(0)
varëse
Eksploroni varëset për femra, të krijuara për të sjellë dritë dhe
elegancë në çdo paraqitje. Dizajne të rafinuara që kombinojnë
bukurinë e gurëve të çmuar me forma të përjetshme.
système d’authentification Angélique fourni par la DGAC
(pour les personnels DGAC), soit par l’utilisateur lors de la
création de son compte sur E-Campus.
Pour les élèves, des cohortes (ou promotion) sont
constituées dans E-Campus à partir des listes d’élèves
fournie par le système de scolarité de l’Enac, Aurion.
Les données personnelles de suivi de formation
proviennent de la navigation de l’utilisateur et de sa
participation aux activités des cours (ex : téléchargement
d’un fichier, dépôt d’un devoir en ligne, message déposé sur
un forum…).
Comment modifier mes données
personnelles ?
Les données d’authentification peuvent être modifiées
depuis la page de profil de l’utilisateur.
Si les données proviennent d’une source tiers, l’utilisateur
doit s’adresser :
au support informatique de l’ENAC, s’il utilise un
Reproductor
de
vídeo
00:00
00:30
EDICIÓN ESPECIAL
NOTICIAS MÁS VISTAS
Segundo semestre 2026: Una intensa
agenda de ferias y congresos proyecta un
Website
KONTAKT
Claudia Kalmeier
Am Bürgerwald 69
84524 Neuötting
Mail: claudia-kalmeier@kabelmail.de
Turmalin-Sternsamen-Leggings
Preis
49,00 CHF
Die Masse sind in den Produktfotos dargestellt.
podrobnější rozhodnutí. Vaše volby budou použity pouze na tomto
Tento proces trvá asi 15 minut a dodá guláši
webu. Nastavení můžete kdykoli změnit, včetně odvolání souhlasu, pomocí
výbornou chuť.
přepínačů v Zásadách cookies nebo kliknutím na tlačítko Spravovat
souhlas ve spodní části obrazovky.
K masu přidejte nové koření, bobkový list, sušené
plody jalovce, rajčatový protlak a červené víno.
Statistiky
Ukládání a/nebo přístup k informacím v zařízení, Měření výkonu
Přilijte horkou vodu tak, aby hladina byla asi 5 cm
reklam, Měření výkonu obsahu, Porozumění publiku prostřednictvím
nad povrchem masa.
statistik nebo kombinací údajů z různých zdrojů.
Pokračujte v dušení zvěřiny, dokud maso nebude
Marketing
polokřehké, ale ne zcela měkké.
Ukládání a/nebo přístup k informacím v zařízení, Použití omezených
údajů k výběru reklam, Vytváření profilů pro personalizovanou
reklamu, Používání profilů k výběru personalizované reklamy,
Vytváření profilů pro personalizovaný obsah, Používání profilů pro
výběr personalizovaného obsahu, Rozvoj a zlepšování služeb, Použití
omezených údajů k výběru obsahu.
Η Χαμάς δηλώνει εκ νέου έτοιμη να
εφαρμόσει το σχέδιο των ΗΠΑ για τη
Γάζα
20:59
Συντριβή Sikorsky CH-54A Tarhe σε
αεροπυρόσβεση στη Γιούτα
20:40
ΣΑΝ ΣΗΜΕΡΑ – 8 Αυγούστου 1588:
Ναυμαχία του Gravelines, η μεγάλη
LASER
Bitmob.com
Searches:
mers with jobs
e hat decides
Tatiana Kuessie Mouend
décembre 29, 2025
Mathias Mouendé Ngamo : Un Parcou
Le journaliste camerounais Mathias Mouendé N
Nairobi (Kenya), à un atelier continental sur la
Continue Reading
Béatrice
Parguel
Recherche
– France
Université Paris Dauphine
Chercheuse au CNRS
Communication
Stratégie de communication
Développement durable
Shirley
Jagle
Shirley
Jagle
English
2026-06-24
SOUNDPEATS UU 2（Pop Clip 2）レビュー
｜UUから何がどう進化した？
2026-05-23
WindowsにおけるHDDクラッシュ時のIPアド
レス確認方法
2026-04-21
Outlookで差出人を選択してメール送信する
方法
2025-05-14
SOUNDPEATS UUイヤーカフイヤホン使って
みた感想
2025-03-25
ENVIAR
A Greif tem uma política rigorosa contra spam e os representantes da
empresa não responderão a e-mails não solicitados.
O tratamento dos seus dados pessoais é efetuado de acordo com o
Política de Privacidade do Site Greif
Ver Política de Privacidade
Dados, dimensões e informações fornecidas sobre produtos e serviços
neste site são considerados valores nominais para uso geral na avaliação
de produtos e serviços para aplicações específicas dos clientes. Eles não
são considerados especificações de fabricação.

##########

#### [Instructions to follow]
Nothing but the lines from the one with "SOUNDPEATS UU 2（Pop Clip 2）レビュー" through the final line of the data above should be output, exactly as written.

#### [Written solution]
SOUNDPEATS UU 2（Pop Clip 2）レビュー
｜UUから何がどう進化した？
2026-05-23
WindowsにおけるHDDクラッシュ時のIPアド
レス確認方法
2026-04-21
Outlookで差出人を選択してメール送信する
方法
2025-05-14
SOUNDPEATS UUイヤーカフイヤホン使って
みた感想
2025-03-25
ENVIAR
A Greif tem uma política rigorosa contra spam e os representantes da
empresa não responderão a e-mails não solicitados.
O tratamento dos seus dados pessoais é efetuado de acordo com o
Política de Privacidade do Site Greif
Ver Política de Privacidade
Dados, dimensões e informações fornecidas sobre produtos e serviços
neste site são considerados valores nominais para uso geral na avaliação
de produtos e serviços para aplicações específicas dos clientes. Eles não
são considerados especificações de fabricação.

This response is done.